*Exercise instructions:*
Only some lines are wanted. Transcribe, exactly, the lines below from the line with "Trong thiết kế" up to and including the line with "Umgang mit persönlichen und gesundheitliche".

[Records contained in a dataset]
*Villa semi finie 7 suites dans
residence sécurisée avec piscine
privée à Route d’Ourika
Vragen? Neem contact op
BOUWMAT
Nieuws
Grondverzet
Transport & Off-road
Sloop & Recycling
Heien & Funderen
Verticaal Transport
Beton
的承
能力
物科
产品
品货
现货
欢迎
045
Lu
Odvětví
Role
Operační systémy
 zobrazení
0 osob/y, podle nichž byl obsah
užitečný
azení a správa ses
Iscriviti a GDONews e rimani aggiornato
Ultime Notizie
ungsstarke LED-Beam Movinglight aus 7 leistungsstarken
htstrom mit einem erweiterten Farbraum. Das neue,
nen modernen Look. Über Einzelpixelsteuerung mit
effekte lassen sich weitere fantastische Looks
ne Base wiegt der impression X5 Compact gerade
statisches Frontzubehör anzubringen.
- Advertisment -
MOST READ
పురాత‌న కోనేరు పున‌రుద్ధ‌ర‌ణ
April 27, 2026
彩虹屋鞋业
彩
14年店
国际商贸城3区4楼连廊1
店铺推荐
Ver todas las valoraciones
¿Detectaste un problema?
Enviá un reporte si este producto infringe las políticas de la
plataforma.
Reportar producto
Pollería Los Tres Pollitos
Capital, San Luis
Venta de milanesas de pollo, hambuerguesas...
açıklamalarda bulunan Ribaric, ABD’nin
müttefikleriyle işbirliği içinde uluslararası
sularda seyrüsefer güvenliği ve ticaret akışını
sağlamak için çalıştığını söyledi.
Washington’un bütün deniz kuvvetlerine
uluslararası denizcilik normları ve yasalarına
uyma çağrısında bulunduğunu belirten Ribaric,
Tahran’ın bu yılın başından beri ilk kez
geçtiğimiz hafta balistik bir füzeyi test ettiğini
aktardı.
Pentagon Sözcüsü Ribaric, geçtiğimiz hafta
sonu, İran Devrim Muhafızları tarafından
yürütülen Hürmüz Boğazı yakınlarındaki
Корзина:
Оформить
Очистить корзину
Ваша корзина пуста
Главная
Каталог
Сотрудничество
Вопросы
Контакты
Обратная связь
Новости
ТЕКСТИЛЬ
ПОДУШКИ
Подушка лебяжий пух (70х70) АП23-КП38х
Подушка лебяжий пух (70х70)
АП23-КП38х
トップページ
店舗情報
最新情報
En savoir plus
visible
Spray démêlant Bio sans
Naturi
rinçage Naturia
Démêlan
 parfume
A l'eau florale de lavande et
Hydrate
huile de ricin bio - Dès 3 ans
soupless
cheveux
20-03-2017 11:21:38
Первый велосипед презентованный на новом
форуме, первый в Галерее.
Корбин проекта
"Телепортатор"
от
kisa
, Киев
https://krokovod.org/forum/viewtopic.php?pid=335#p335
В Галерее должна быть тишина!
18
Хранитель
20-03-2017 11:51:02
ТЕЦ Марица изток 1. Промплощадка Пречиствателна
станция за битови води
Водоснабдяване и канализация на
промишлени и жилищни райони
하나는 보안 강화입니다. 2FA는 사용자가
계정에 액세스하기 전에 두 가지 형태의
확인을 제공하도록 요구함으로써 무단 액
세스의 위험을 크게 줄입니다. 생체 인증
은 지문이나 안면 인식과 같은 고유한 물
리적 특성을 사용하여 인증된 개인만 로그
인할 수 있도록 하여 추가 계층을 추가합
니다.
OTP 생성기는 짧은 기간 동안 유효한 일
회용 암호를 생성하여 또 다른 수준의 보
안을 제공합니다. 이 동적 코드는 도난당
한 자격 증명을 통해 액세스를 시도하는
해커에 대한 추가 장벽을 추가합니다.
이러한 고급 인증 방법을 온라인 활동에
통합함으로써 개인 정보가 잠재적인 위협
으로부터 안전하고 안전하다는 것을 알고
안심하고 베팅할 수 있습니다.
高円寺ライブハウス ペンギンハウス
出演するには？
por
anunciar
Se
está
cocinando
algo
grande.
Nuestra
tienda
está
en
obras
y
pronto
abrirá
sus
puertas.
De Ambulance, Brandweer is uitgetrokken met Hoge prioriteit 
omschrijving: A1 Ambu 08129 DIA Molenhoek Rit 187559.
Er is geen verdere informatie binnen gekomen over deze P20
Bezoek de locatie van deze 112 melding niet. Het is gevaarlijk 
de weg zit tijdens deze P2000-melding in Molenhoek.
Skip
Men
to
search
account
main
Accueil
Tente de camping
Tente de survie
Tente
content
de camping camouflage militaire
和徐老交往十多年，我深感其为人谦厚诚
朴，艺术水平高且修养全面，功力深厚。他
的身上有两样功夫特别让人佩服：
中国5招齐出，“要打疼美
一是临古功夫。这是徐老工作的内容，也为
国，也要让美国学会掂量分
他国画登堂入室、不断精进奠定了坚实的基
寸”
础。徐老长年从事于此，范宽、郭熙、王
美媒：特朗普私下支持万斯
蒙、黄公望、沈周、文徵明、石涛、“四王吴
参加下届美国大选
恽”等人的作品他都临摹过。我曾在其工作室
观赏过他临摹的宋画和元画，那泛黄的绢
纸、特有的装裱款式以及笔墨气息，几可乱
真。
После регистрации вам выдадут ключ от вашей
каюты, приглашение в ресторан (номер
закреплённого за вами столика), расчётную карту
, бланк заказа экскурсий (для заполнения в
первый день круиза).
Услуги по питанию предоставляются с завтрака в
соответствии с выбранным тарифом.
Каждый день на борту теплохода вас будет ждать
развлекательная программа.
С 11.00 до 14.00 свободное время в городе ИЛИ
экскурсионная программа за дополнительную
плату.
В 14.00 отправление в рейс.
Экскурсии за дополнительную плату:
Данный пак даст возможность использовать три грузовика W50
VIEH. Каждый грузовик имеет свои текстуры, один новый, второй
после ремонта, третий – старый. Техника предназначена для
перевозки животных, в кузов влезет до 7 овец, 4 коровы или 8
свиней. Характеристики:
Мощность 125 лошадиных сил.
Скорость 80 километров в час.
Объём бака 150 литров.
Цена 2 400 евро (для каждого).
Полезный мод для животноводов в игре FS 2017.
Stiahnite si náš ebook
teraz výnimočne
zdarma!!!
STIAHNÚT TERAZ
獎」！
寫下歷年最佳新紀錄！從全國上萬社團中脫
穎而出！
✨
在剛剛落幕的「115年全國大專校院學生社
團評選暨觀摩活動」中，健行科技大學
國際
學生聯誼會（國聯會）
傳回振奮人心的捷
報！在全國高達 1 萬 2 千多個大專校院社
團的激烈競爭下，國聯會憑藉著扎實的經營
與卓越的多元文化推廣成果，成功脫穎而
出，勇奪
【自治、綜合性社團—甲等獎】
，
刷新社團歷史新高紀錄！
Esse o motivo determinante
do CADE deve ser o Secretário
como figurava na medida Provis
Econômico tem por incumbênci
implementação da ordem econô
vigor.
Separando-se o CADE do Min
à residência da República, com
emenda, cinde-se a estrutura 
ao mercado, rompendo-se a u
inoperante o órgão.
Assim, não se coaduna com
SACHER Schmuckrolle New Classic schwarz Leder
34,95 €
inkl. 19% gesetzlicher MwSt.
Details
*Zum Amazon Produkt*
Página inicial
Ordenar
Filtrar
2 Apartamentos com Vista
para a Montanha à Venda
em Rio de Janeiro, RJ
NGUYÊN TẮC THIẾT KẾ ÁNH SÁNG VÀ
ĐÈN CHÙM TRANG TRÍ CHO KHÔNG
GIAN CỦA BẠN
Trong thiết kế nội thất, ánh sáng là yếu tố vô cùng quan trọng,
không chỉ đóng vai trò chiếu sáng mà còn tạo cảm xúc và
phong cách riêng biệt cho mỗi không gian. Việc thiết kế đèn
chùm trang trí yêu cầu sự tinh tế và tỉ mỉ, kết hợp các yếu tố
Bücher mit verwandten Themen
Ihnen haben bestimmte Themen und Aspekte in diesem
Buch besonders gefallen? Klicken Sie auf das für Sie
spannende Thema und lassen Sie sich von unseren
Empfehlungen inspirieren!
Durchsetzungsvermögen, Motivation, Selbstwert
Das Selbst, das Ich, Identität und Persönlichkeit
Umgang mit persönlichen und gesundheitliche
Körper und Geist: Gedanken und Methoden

*Exercise response:*
Trong thiết kế nội thất, ánh sáng là yếu tố vô cùng quan trọng,
không chỉ đóng vai trò chiếu sáng mà còn tạo cảm xúc và
phong cách riêng biệt cho mỗi không gian. Việc thiết kế đèn
chùm trang trí yêu cầu sự tinh tế và tỉ mỉ, kết hợp các yếu tố
Bücher mit verwandten Themen
Ihnen haben bestimmte Themen und Aspekte in diesem
Buch besonders gefallen? Klicken Sie auf das für Sie
spannende Thema und lassen Sie sich von unseren
Empfehlungen inspirieren!
Durchsetzungsvermögen, Motivation, Selbstwert
Das Selbst, das Ich, Identität und Persönlichkeit
Umgang mit persönlichen und gesundheitliche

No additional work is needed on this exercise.